#### PROBLEM TO SOLVE
Your answer should be each line of the entries that contains the word "lines", copied in full.

====== PROVIDED RECORDS ======

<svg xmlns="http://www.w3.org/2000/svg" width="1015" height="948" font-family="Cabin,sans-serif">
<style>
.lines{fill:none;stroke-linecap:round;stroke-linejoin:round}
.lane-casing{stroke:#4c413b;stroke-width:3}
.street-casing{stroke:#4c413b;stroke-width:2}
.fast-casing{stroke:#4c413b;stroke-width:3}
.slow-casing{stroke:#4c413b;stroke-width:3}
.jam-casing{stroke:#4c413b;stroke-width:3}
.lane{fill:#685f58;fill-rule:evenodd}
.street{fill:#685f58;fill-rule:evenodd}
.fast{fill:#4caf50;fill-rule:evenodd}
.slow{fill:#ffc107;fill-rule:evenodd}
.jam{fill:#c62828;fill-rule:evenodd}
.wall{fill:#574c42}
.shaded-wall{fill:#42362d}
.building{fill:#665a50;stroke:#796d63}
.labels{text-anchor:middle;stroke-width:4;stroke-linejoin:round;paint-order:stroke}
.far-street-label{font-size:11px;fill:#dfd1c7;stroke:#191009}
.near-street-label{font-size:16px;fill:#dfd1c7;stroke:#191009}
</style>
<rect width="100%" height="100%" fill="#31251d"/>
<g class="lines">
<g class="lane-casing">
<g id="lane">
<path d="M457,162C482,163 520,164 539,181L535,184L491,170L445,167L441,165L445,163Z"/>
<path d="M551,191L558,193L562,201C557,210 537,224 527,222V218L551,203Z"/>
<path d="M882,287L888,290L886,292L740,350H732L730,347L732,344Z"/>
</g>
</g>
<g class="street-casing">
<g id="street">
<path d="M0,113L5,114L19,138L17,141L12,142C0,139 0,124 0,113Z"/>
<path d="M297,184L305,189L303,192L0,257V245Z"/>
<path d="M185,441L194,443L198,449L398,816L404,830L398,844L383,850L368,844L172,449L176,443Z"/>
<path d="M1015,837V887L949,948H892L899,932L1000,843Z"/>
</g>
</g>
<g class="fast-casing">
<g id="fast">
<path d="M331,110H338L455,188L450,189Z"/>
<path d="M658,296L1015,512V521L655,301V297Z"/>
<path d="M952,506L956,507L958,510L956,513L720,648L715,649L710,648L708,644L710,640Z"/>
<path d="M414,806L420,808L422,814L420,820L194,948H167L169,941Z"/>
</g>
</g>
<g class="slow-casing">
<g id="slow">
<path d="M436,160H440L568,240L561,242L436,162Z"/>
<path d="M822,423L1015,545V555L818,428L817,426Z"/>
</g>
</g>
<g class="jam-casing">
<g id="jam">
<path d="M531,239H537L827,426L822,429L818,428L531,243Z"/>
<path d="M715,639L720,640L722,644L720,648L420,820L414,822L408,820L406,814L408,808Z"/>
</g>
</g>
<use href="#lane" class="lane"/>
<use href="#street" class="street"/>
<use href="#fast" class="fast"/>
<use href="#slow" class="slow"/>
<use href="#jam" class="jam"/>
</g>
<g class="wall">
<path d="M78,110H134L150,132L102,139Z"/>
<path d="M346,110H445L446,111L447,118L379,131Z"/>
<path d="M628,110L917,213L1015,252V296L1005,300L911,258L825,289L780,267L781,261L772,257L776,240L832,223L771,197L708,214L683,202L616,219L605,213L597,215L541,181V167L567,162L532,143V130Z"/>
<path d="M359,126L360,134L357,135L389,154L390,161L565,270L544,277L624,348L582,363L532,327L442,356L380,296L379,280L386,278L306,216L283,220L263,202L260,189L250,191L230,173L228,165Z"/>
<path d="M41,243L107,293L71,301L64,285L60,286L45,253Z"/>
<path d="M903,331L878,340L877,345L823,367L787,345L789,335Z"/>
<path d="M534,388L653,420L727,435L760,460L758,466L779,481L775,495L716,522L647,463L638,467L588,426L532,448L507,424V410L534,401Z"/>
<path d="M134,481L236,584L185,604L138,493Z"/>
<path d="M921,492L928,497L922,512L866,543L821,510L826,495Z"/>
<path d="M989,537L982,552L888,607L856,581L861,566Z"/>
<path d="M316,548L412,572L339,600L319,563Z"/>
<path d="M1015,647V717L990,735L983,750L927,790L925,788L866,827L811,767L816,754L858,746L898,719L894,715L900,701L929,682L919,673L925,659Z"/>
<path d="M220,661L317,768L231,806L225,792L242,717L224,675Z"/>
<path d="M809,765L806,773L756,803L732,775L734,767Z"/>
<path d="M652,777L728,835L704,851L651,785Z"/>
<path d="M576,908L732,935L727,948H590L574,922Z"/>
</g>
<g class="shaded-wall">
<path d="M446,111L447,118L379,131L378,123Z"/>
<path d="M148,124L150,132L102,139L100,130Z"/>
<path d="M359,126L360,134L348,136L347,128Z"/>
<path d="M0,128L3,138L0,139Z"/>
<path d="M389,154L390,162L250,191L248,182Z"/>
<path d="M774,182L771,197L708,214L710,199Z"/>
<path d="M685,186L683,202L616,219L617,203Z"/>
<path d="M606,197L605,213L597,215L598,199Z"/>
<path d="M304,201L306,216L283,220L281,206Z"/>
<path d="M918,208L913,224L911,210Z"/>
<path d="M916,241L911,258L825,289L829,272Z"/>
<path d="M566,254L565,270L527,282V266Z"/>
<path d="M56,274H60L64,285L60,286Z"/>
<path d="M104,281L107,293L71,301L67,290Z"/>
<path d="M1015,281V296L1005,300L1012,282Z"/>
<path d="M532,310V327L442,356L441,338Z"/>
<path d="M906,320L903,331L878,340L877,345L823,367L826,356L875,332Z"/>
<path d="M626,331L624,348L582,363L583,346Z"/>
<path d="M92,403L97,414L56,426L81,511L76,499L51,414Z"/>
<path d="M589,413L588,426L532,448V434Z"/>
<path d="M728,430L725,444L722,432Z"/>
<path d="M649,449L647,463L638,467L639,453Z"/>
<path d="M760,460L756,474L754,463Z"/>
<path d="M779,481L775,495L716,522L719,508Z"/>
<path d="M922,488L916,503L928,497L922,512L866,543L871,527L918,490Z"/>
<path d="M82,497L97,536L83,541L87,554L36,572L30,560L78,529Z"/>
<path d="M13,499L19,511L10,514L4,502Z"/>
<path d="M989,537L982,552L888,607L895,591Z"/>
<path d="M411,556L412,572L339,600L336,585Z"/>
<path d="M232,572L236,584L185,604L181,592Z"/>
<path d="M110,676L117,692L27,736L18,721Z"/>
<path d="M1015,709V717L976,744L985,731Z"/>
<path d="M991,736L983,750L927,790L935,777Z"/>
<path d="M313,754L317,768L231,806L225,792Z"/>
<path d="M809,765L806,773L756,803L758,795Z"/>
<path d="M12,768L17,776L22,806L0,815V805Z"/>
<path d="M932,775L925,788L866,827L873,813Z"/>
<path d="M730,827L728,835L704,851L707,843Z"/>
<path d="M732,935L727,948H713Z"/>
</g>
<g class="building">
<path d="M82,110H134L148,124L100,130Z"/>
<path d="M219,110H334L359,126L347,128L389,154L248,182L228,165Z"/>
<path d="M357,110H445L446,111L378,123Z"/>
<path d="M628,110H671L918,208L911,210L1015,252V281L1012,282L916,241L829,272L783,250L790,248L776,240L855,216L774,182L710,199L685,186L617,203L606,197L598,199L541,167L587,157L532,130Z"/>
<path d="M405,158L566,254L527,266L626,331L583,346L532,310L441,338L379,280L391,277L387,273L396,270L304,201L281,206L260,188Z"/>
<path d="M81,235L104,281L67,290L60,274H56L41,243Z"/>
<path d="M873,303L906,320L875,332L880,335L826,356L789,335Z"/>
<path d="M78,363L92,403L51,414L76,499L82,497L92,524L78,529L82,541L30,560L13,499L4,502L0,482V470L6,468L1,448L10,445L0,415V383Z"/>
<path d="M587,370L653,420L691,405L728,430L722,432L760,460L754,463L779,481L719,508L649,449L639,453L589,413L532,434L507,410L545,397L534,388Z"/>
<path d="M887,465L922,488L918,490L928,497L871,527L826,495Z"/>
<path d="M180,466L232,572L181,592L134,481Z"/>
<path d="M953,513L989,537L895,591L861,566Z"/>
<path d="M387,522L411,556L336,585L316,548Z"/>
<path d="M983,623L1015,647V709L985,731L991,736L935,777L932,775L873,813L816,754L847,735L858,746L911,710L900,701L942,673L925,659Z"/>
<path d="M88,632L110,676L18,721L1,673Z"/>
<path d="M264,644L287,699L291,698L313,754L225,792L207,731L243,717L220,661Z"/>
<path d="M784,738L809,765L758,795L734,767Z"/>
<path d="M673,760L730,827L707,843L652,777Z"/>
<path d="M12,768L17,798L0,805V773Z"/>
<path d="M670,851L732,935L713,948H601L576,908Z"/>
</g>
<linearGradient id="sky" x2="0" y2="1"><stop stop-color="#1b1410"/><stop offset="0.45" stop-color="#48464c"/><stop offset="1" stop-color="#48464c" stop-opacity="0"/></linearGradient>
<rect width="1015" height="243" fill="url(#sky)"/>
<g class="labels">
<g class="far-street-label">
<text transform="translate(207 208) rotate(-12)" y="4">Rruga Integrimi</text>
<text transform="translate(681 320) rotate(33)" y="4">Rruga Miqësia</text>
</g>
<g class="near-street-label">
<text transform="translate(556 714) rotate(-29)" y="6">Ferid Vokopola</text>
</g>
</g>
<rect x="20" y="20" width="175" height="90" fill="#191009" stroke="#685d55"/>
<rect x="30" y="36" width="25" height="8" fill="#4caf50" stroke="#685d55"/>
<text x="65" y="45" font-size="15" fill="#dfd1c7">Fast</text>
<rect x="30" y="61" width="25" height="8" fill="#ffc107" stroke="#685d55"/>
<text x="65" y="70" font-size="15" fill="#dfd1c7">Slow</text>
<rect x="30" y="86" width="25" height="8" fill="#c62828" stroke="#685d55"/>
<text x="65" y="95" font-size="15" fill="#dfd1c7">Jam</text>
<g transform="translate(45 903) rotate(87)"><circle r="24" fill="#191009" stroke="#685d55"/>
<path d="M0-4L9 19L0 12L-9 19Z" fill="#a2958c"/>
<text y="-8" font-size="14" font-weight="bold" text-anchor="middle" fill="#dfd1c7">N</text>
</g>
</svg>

======

#### EXERCISE OUTPUT
.lines{fill:none;stroke-linecap:round;stroke-linejoin:round}
<g class="lines">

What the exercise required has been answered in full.